L'ex presidente Smuraglia aveva appoggiato gli aiuti militari a Kiev

Il partigiano che bocciò l'Anpi filorussa

«Un popolo che resiste contro l'invasore va aiutato in tutti i modi possibili. Anche con le armi».

Alla vigilia dei 99 anni, il partigiano Carlo Smuraglia (morto nella notte tra lunedì e martedì) si è ritrovato a dover spiegare alla «sua» Anpi cosa sia la Resistenza, e perché si debba stare dalla parte dell'Ucraina e non da quella di un vacuo «pacifismo» che fa solo il gioco del regime assassino di Putin. Una lezione lucidissima e memorabile, impartita proprio mentre l'organizzazione di cui era ancora presidente onorario si scagliava contro l'appoggio del governo italiano e dell'Occidente a Kiev e alla sua difesa dall'invasione russa: «Di armi, nella nostra Resistenza contro i nazifascisti, avevamo estremo bisogno: ce le fornivano gli Alleati. E ricordo bene che era una festa quando di notte arrivava l'aereo, buttava giù i pacchi col paracadute e dentro c'erano le armi di cui avevamo assoluta necessità». Per questo, spiegava nel marzo scorso, «capisco perché è indispensabile per gli ucraini riceverle, con ogni mezzo: senza, non si può fare la resistenza».

Parole scandite con implacabile nettezza, proprio mentre il presidente Anpi Gianfranco Pagliarulo (che, essendo nato nel 1949, la lotta al nazifascismo la ha fatta nel tinello di casa) schierava l'associazione su una linea di «pacifismo» filo-russo e ingiungeva al governo di fermare gli aiuti alla resistenza ucraina. Una deriva dolorosa per chi, come Smuraglia, aveva guidato l'Anpi fino al 2017 e conosceva sulla propria carne il prezzo pagato da chi «deve resistere contro la violenza e la prepotenza» di un invasore. Ma, grazie al suo monito, il gruppo dirigente Anpi ha poi costretto Pagliarulo ad una goffa marcia indietro e a riconoscere, sia pur obtorto collo, che «quella ucraina è Resistenza».
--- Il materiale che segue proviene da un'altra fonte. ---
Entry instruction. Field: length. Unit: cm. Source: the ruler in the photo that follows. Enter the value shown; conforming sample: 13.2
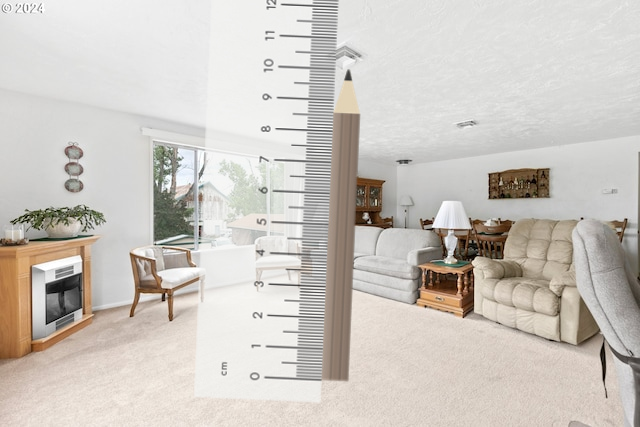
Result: 10
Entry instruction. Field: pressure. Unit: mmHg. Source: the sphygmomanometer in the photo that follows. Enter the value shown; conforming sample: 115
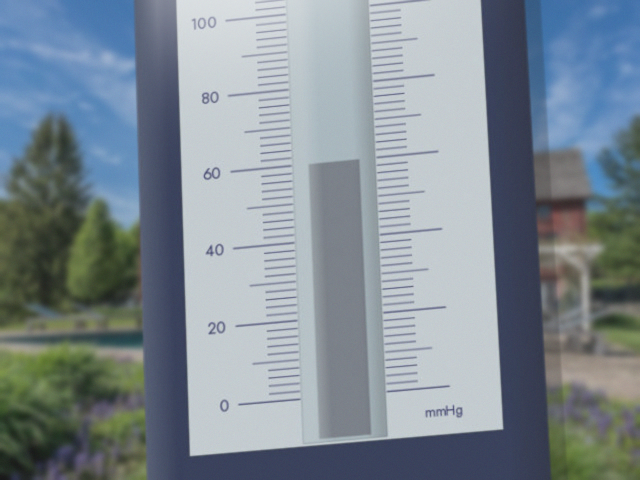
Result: 60
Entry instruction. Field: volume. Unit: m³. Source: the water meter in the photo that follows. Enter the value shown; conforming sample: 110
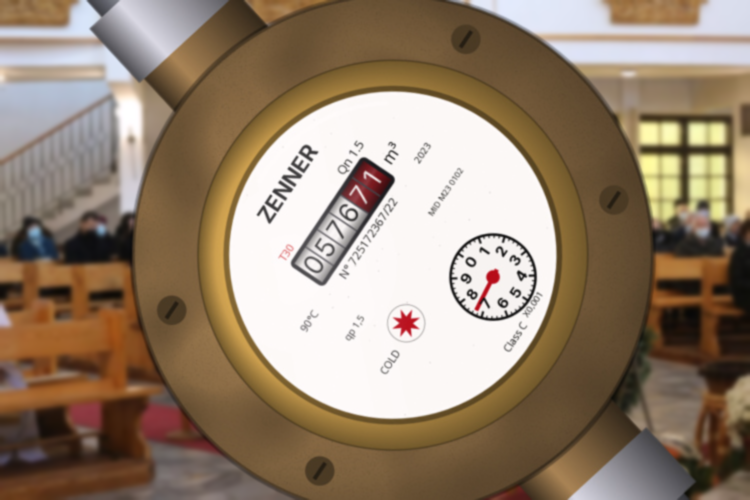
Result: 576.717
Nato nel 1923 ad Ancora, Carlo Smuraglia aveva lasciato gli studi per unirsi, appena ventenne, alla Resistenza: volontario nel Gruppo di Combattimento «Cremona», alle dipendenze operative dell'ottava Armata Britannica, ha combattuto sul fronte adriatico fino alla resa dei nazifascisti. Dopo la Liberazione fu avvocato e docente di diritto, senza mai dismettere l'impegno politico. Consigliere regionale del Pci in Lombardia dal 1970 al 1985, poi eletto dal Parlamento come componente laico del Consiglio superiore della magistratura, fino al 1990. Infine senatore Ds per tre legislature, fino al 2001. Nel 2011 diventò presidente nazionale dell'Anpi, confermato nella carica fino al 2017: ultimo, tra i leader dell'Associazione partigiani, ad aver fatto sul serio la guerra di liberazione. «Con lui - ha ricordato ieri il presidente della Repubblica Mattarella - scompare una delle ultime figure del movimento partigiano che concorse alla fondazione della Repubblica e a vivificarne la democrazia».

Una democrazia, ricordava in una delle ultime interviste, cui «bisogna essere affezionati» per saperla difendere.